### Brief
Entries follow. Return each line that contains the word "Smeg".

+--

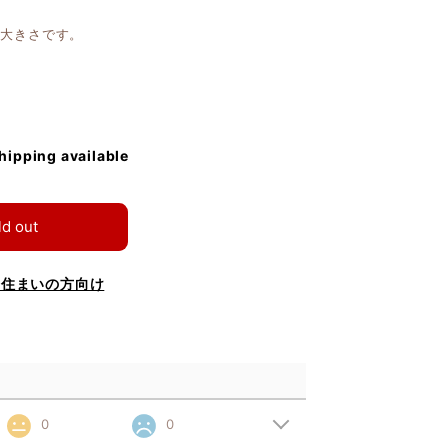
の大きさです。
shipping available
ld out
お住まいの方向け
0
0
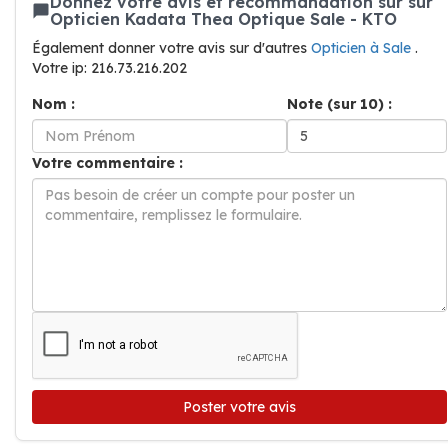
Donnez votre avis et recommandation sur sur
Opticien Kadata Thea Optique Sale - KTO
Également donner votre avis sur d'autres
Opticien à Sale
.
Votre ip: 216.73.216.202
Nom :
Note (sur 10) :
Votre commentaire :
Poster votre avis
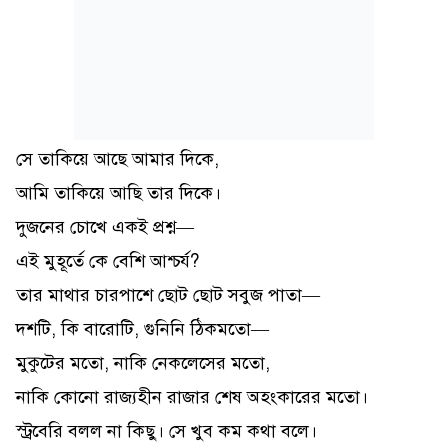
সে তাকিয়ে আছে আমার দিকে,
আমি তাকিয়ে আছি তার দিকে।
দুজনের চোখে একই প্রশ্ন—
এই মুহূর্তে কে বেশি আশ্চর্য?
তার মাথার চারপাশে ছোট ছোট সবুজ পাতা—
দশটি, কি বারোটি, গুনিনি ঠিকমতো—
মুকুটের মতো, নাকি নেকলেসের মতো,
নাকি কোনো রাজ্যহীন রাজার শেষ অহংকারের মতো।
স্ট্রবেরি বলল না কিছু। সে খুব কম কথা বলে।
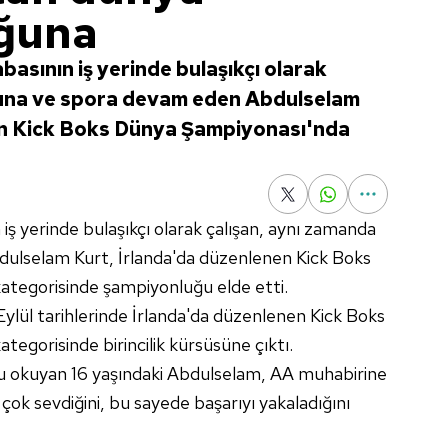
ğuna
abasının iş yerinde bulaşıkçı olarak
luna ve spora devam eden Abdulselam
en Kick Boks Dünya Şampiyonası'nda
n iş yerinde bulaşıkçı olarak çalışan, aynı zamanda
ulselam Kurt, İrlanda'da düzenlenen Kick Boks
tegorisinde şampiyonluğu elde etti.
ylül tarihlerinde İrlanda'da düzenlenen Kick Boks
egorisinde birincilik kürsüsüne çıktı.
slu okuyan 16 yaşındaki Abdulselam, AA muhabirine
çok sevdiğini, bu sayede başarıyı yakaladığını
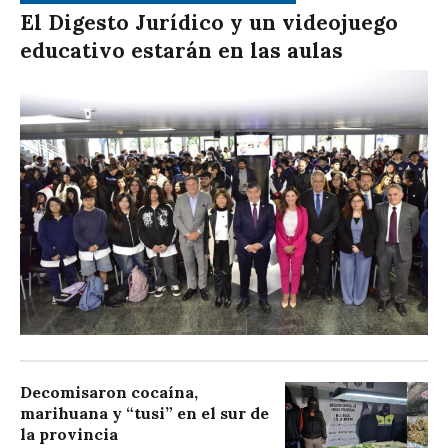
El Digesto Jurídico y un videojuego
educativo estarán en las aulas
Decomisaron cocaína,
marihuana y “tusi” en el sur de
la provincia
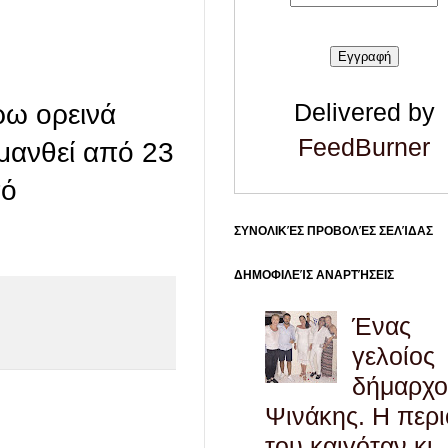
Delivered by
ρω ορεινά
FeedBurner
μανθεί από 23
πό
ΣΥΝΟΛΙΚΈΣ ΠΡΟΒΟΛΈΣ ΣΕΛΊΔΑΣ
ΔΗΜΟΦΙΛΕΊΣ ΑΝΑΡΤΉΣΕΙΣ
Ένας
γελοίος
δήμαρχο
Ψινάκης. Η περ
του καιγόταν κι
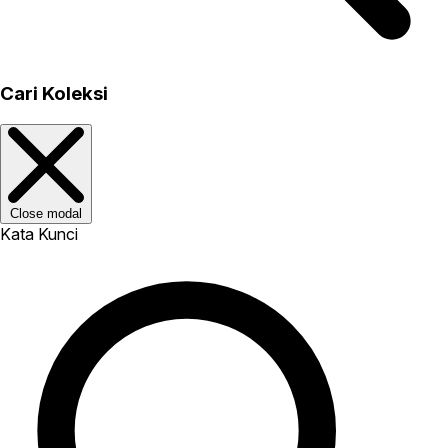
Cari Koleksi
Close modal
Kata Kunci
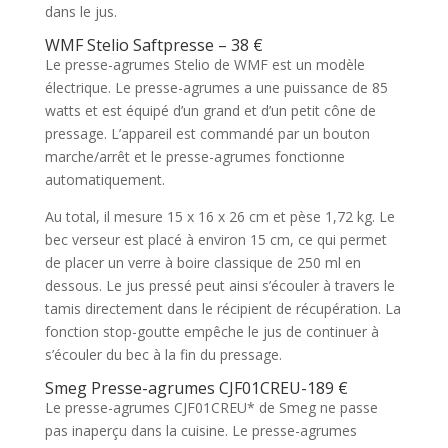
dans le jus.
WMF Stelio Saftpresse – 38 €
Le presse-agrumes Stelio de WMF est un modèle
électrique. Le presse-agrumes a une puissance de 85
watts et est équipé d’un grand et d’un petit cône de
pressage. L’appareil est commandé par un bouton
marche/arrêt et le presse-agrumes fonctionne
automatiquement.
Au total, il mesure 15 x 16 x 26 cm et pèse 1,72 kg. Le
bec verseur est placé à environ 15 cm, ce qui permet
de placer un verre à boire classique de 250 ml en
dessous. Le jus pressé peut ainsi s’écouler à travers le
tamis directement dans le récipient de récupération. La
fonction stop-goutte empêche le jus de continuer à
s’écouler du bec à la fin du pressage.
Smeg Presse-agrumes CJF01CREU-189 €
Le presse-agrumes CJF01CREU* de Smeg ne passe
pas inaperçu dans la cuisine. Le presse-agrumes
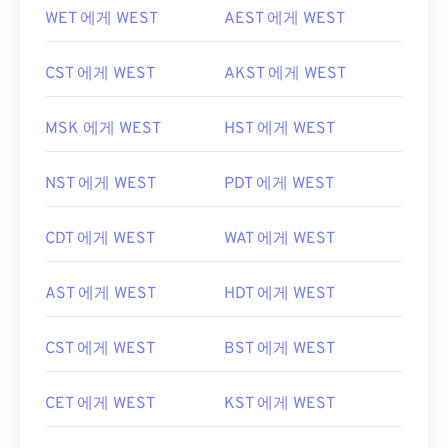
WET 에게 WEST
AEST 에게 WEST
CST 에게 WEST
AKST 에게 WEST
MSK 에게 WEST
HST 에게 WEST
NST 에게 WEST
PDT 에게 WEST
CDT 에게 WEST
WAT 에게 WEST
AST 에게 WEST
HDT 에게 WEST
CST 에게 WEST
BST 에게 WEST
CET 에게 WEST
KST 에게 WEST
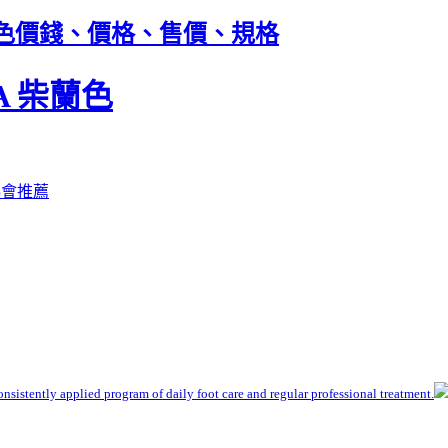
A 柴蘭色價錢、價格、售價、規格
RA 柴蘭色
學協會推薦
nsistently applied program of daily foot care and regular professional treatment.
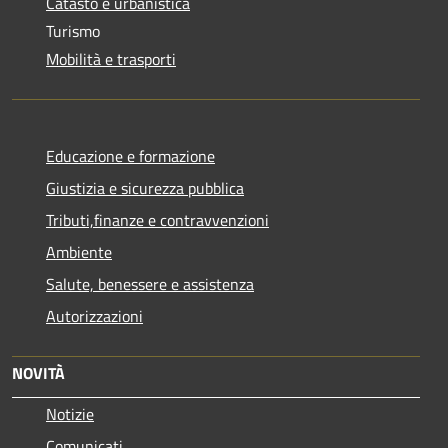
Catasto e urbanistica
Turismo
Mobilità e trasporti
Educazione e formazione
Giustizia e sicurezza pubblica
Tributi,finanze e contravvenzioni
Ambiente
Salute, benessere e assistenza
Autorizzazioni
NOVITÀ
Notizie
Comunicati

+--

### Answer to this problem
Smeg Presse-agrumes CJF01CREU-189 €
Le presse-agrumes CJF01CREU* de Smeg ne passe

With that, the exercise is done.